#### [EXERCISE TEXT]

Controls and Sensors

Eric Smith, Engineering Manager – Precision Agriculture, JCA Technologies

At JCA Technologies, we regularly work with OEMs automating common tasks on mobile agricultural equipment and adding software controls to systems. The most applicable tasks for automation are anything that is repetitive, and timely, where accuracy and consistency is important. Automation frees the operator from repetitive mundane work allowing them to focus on more complex tasks. In many cases this also increases efficiency, enabling operators to complete tasks quicker and more accurately, sometimes reducing the number of operators required, and in general reducing labor costs.

Automating tasks quite often involves applying force to mechanical loads and adjusting the force based on feedback from the sensor(s). There are several ways of accomplishing this, and the most appropriate for the task depends on several factors such as the forces involved, mechanics of the system, reliability, accuracy, and cost.

#### [RAW DATA]
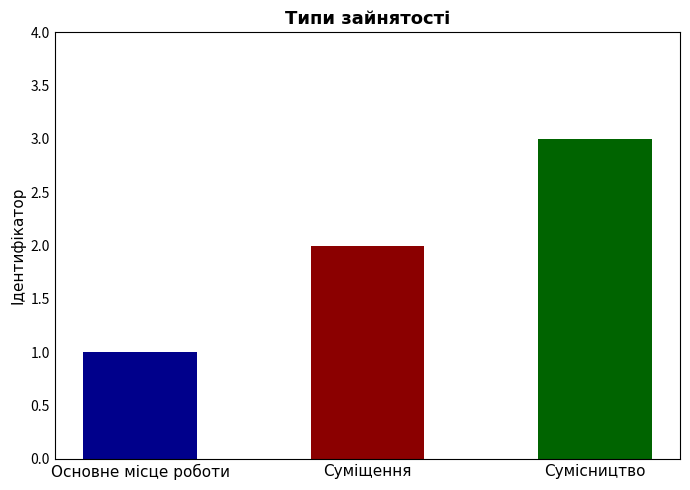

Which category has the lowest value across all series?

Основне місце роботи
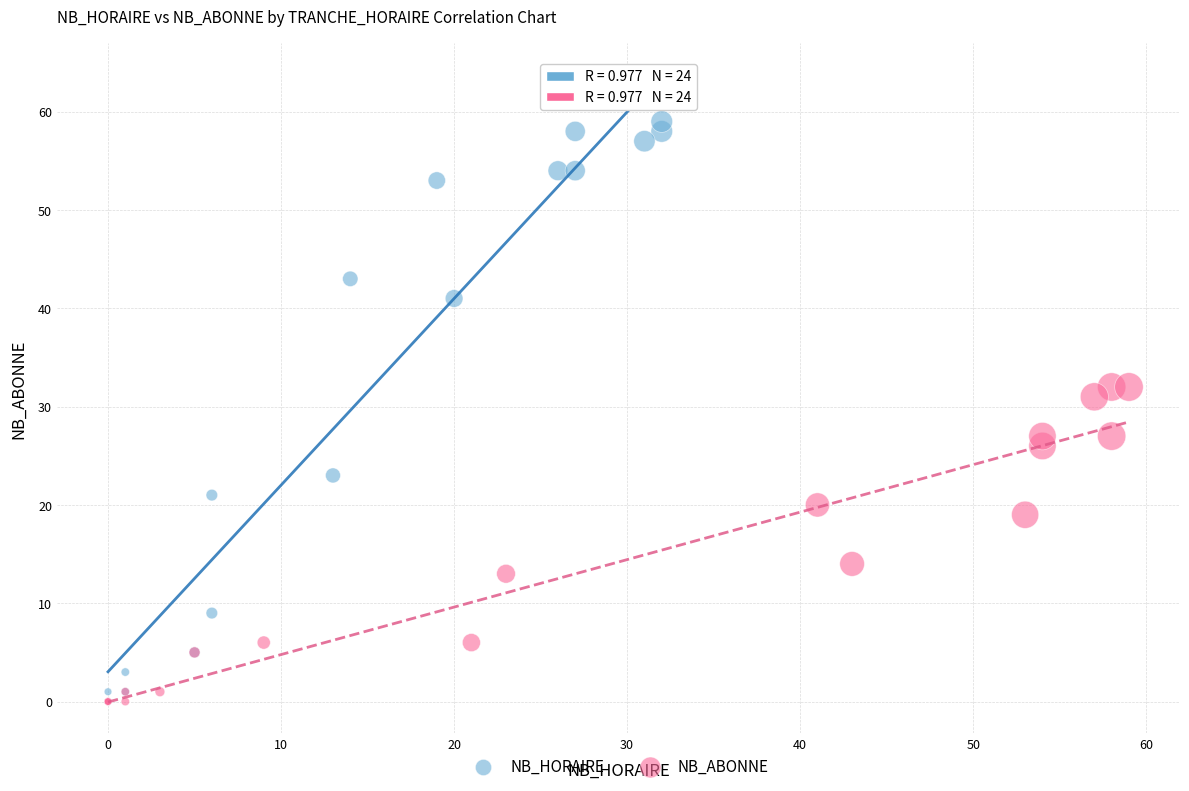

Which series reaches the maximum Y coordinate?

NB_HORAIRE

#### [PROBLEM REQUIREMENTS]
Extend the piece on automating agricultural equipment above with a few more paragraphs, picking up after its last sentence.

#### [RESPONSE AREA]
Applying Forces

JCA has a lot of experience using hydraulics, pneumatics, and electric actuators and motors to apply force and control mechanical motion on mobile machines. Some applications require specific positions to be held for steering, downforce, or achieving an outcome such as an application rate. Other applications require motion at a specific rate. All of this is possible by selecting the right technology and software control algorithms.

Hydraulics and pneumatics are quite similar when compared at a high level. Pressures are adjusted using on-off or variable rate valves which have electric interfaces so that they can be controlled by software running on an ECU. They are best suited for different applications. Pneumatics are simpler, lower cost, involve less maintenance, react quickly, and are best for shock absorption-related applications because air (typically used) is easily compressed, but only small pressures and therefore small forces can be generated. Hydraulics are more expensive and complex, require more maintenance, and react slowly, but can be used to apply large forces required to position and move heavy loads.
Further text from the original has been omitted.